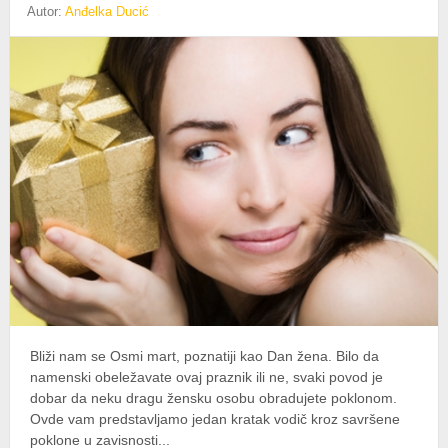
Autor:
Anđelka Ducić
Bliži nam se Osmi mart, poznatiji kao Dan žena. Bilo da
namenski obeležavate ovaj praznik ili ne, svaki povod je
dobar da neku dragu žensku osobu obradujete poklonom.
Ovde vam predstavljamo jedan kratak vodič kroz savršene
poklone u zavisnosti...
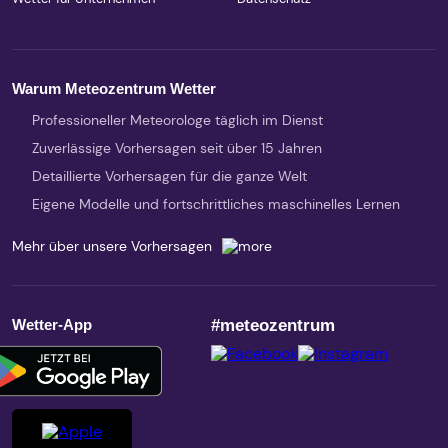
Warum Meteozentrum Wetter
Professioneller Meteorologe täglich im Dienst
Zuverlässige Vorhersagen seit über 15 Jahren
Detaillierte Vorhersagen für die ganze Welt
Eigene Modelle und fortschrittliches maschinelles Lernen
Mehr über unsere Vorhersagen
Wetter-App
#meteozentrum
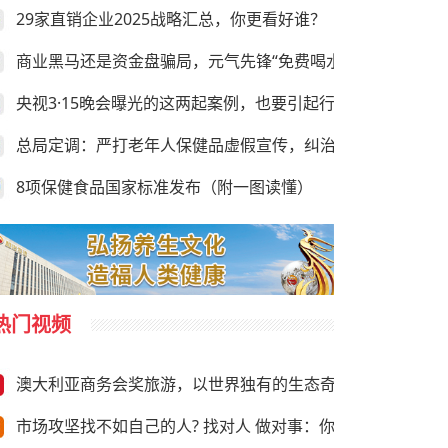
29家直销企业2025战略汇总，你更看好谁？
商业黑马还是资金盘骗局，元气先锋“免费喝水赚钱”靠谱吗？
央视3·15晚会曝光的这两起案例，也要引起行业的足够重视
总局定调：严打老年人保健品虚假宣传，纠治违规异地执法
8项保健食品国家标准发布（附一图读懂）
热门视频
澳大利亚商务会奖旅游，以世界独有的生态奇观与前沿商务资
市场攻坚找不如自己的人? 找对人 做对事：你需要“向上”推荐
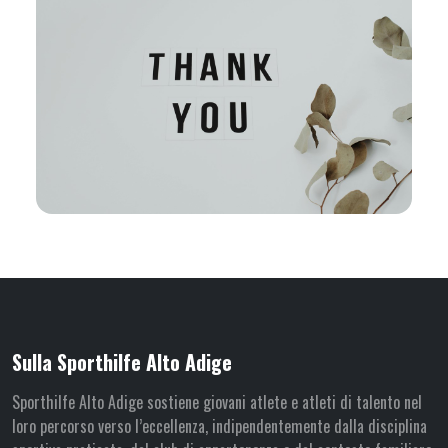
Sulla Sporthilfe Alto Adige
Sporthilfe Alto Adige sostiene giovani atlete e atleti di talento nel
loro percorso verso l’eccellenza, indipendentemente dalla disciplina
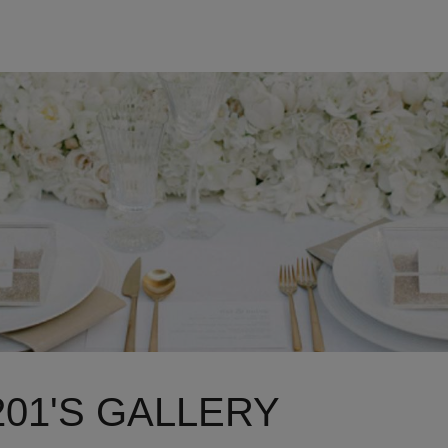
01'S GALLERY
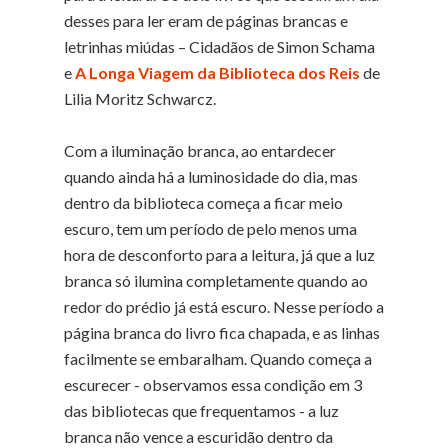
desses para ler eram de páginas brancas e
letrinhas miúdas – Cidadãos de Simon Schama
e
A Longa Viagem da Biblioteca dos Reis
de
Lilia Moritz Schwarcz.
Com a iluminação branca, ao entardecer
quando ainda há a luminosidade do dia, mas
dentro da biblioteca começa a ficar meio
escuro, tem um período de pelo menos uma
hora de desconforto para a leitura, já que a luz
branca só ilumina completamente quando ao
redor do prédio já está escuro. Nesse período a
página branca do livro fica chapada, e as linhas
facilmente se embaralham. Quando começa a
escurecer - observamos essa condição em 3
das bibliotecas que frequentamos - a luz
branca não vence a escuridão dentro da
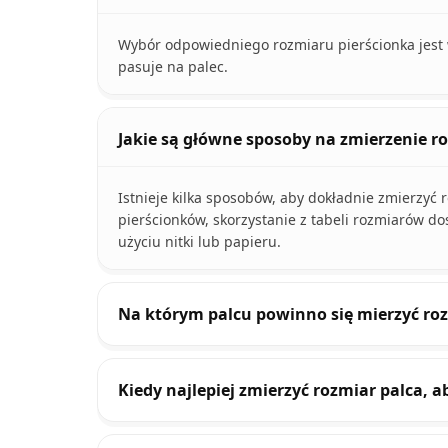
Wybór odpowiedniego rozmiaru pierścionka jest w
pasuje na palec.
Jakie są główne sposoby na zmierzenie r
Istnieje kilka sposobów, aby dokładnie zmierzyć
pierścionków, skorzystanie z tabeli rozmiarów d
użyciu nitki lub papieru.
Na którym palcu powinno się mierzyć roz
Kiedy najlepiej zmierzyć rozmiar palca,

• What the task requires: Extract each line holding the word "zmierzyć" from the records.

• Response area:
Istnieje kilka sposobów, aby dokładnie zmierzyć
Kiedy najlepiej zmierzyć rozmiar palca,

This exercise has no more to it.